No hay nada peor para el turismo que la inestabilidad social e inseguridad. Un destino puede ser costoso o tener mal servicio, pero aun así habrá un segmento del mercado dispuesto a visitarlo. Lo que no resiste el turismo es la inestabilidad social que hemos presenciado actualmente en Barcelona, hace unas semanas en Ecuador y más recientemente en Chile. 

Para hablar del impacto de nuestros vecinos latinoamericanos aún es temprano, donde sí se empiezan a ver las consecuencias es en Barcelona. La ciudad Condal aún no había recuperado las cifras de visitantes anteriores al referéndum unilateral celebrado hace dos años, cuando una ola de protestas provocada desde los sectores más radicales ha dejado a la ciudad totalmente irreconocible.

Es muy lamentable, por ejemplo, escuchar a turistas quejarse por no haber podido visitar la Sagrada Familia, el monumento más visitado en España después de la Alhambra de Granada, luego de haber adquirido su entrada con más de seis meses de antelación para sus vacaciones planificada desde hace mucho tiempo. Esto no es reparable, las pérdidas en el comercio, restaurantes, hoteles aún no se ha cuantificado, pero el daño en el ánimo de los turistas que fueron sorprendidos en Barcelona por estas protestas es evidente.

En el año 2017 cuando el referéndum unilateral, más de 7000 empresas abandonaron Cataluña. Grandes eventos que tiene a Barcelona como sede recurrente manifestaron su preocupación, como el congreso mundial de telefonía celular el cual advirtió que mudarían su evento de sede de continuar la inestabilidad social y política en la ciudad, un evento que atrae a más de 105 mil personas, llena todos los hoteles de la ciudad y cercanías, genera más de 15 mil empleos temporales e ingresos por más de €500 millones a las arcas municipales.

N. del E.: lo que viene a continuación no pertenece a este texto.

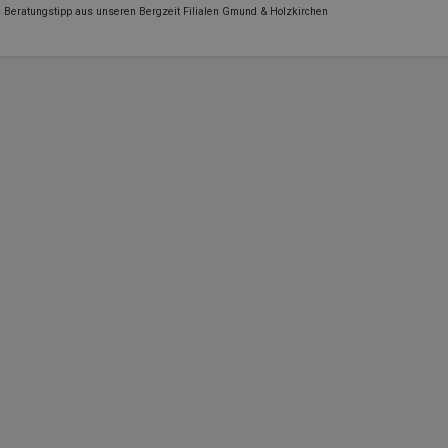
Beratungstipp aus unseren Bergzeit Filialen Gmund & Holzkirchen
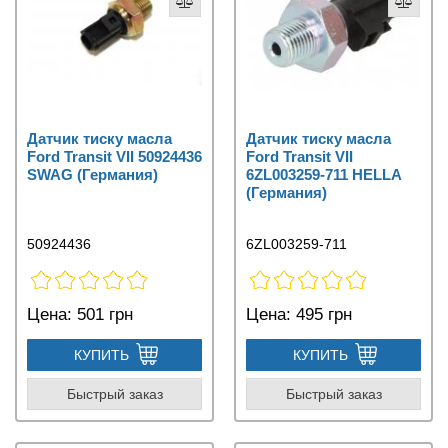
Датчик тиску масла
Датчик тиску масла
Ford Transit VII 50924436
Ford Transit VII
SWAG (Германия)
6ZL003259-711 HELLA
(Германия)
50924436
6ZL003259-711
Цена:
501 грн
Цена:
495 грн
КУПИТЬ
КУПИТЬ
Быстрый заказ
Быстрый заказ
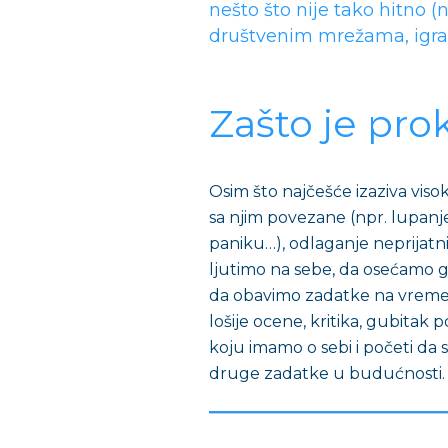
nešto što nije tako hitno (n
društvenim mrežama, igran
Zašto je prok
Osim što najčešće izaziva viso
sa njim povezane (npr. lupanj
paniku…), odlaganje neprijatn
ljutimo na sebe, da osećamo gr
da obavimo zadatke na vreme, 
lošije ocene, kritika, gubitak p
koju imamo o sebi i početi d
druge zadatke u budućnosti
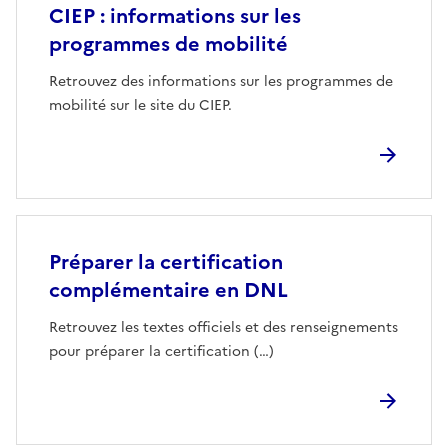
CIEP : informations sur les
programmes de mobilité
Retrouvez des informations sur les programmes de
mobilité sur le site du CIEP.
Préparer la certification
complémentaire en DNL
Retrouvez les textes officiels et des renseignements
pour préparer la certification (…)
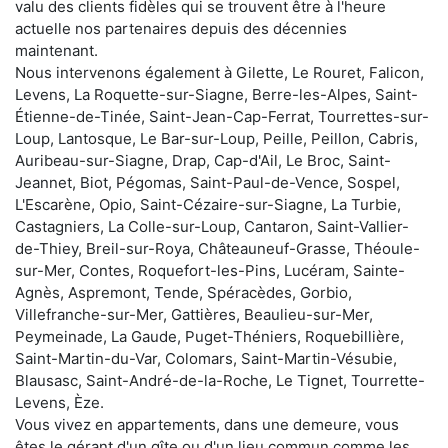
valu des clients fidèles qui se trouvent être à l'heure
actuelle nos partenaires depuis des décennies
maintenant.
Nous intervenons également à Gilette, Le Rouret, Falicon,
Levens, La Roquette-sur-Siagne, Berre-les-Alpes, Saint-
Étienne-de-Tinée, Saint-Jean-Cap-Ferrat, Tourrettes-sur-
Loup, Lantosque, Le Bar-sur-Loup, Peille, Peillon, Cabris,
Auribeau-sur-Siagne, Drap, Cap-d'Ail, Le Broc, Saint-
Jeannet, Biot, Pégomas, Saint-Paul-de-Vence, Sospel,
L'Escarène, Opio, Saint-Cézaire-sur-Siagne, La Turbie,
Castagniers, La Colle-sur-Loup, Cantaron, Saint-Vallier-
de-Thiey, Breil-sur-Roya, Châteauneuf-Grasse, Théoule-
sur-Mer, Contes, Roquefort-les-Pins, Lucéram, Sainte-
Agnès, Aspremont, Tende, Spéracèdes, Gorbio,
Villefranche-sur-Mer, Gattières, Beaulieu-sur-Mer,
Peymeinade, La Gaude, Puget-Théniers, Roquebillière,
Saint-Martin-du-Var, Colomars, Saint-Martin-Vésubie,
Blausasc, Saint-André-de-la-Roche, Le Tignet, Tourrette-
Levens, Èze.
Vous vivez en appartements, dans une demeure, vous
êtes le gérant d'un gîte ou d'un lieu commun comme les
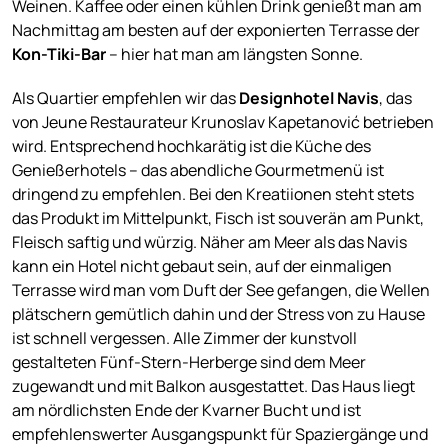
Weinen. Kaffee oder einen kühlen Drink genießt man am
Nachmittag am besten auf der exponierten Terrasse der
Kon-Tiki-Bar
– hier hat man am längsten Sonne.
Als Quartier empfehlen wir das
Designhotel Navis
, das
von Jeune Restaurateur Krunoslav Kapetanović betrieben
wird. Entsprechend hochkarätig ist die Küche des
Genießerhotels – das abendliche Gourmetmenü ist
dringend zu empfehlen. Bei den Kreatiionen steht stets
das Produkt im Mittelpunkt, Fisch ist souverän am Punkt,
Fleisch saftig und würzig. Näher am Meer als das Navis
kann ein Hotel nicht gebaut sein, auf der einmaligen
Terrasse wird man vom Duft der See gefangen, die Wellen
plätschern gemütlich dahin und der Stress von zu Hause
ist schnell vergessen. Alle Zimmer der kunstvoll
gestalteten Fünf-Stern-Herberge sind dem Meer
zugewandt und mit Balkon ausgestattet. Das Haus liegt
am nördlichsten Ende der Kvarner Bucht und ist
empfehlenswerter Ausgangspunkt für Spaziergänge und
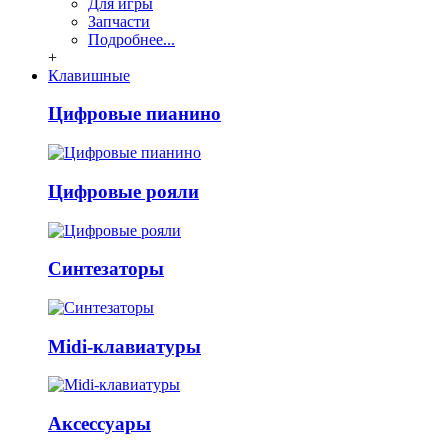
Для игры
Запчасти
Подробнее...
+
Клавишные
Цифровые пианино
Цифровые рояли
Синтезаторы
Midi-клавиатуры
Аксессуары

La tercera semana de noviembre de cada año se celebra IBTM, la exposición más grande para el mercado del turismo de eventos (MICE). Aún no sabemos qué consecuencias pueda tener en el número de asistentes y participantes las manifestaciones y destrozos causados. Lo único que podemos asegurar es que de seguir las cosas como van, Barcelona pronto podría dejar de ser el destino apetecible no solo para el turista convencional, sino también para el turismo de cruceros y convenciones, segmentos en los cuales la ciudad ocupa el primer lugar en Europa.

La sindéresis y la sensatez parecen haber sido erradicadas para dar paso al más violento de los radicalismos a ambos lados del Atlántico. Todos perderemos, incluso aquellos que ahora causan destrozos.